HOW TO COMPLETE THIS TASK
Transcribe each line of the records below exactly, excluding any embedded images.

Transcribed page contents
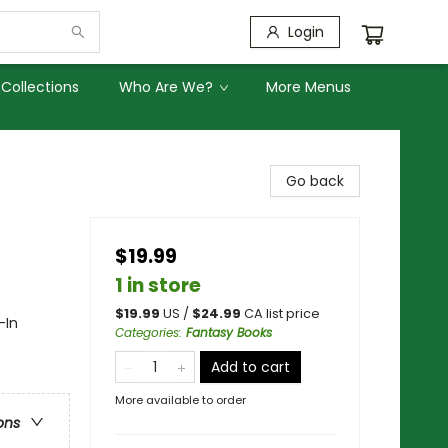
Login
Collections
Who Are We?
More Menus
Go back
$19.99
1 in store
$
19.99
US /
$
24.99
CA list price
-In
Categories
:
Fantasy Books
Add to cart
More available to order
ons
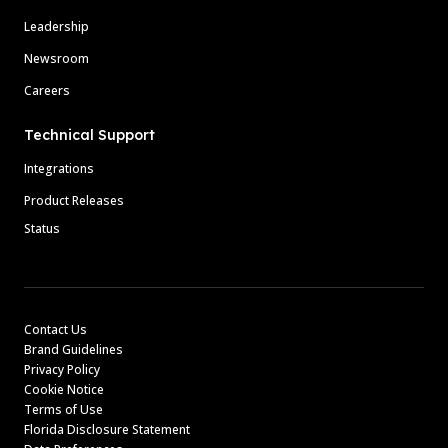
Leadership
Newsroom
Careers
Technical Support
Integrations
Product Releases
Status
Contact Us
Brand Guidelines
Privacy Policy
Cookie Notice
Terms of Use
Florida Disclosure Statement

FINISHED EXERCISE
Login
Collections
Who Are We?
More Menus
Go back
$19.99
1 in store
$
19.99
US /
$
24.99
CA list price
-In
Categories
:
Fantasy Books
Add to cart
More available to order
ons
Leadership
Newsroom
Careers
Technical Support
Integrations
Product Releases
Status
Contact Us
Brand Guidelines
Privacy Policy
Cookie Notice
Terms of Use
Florida Disclosure Statement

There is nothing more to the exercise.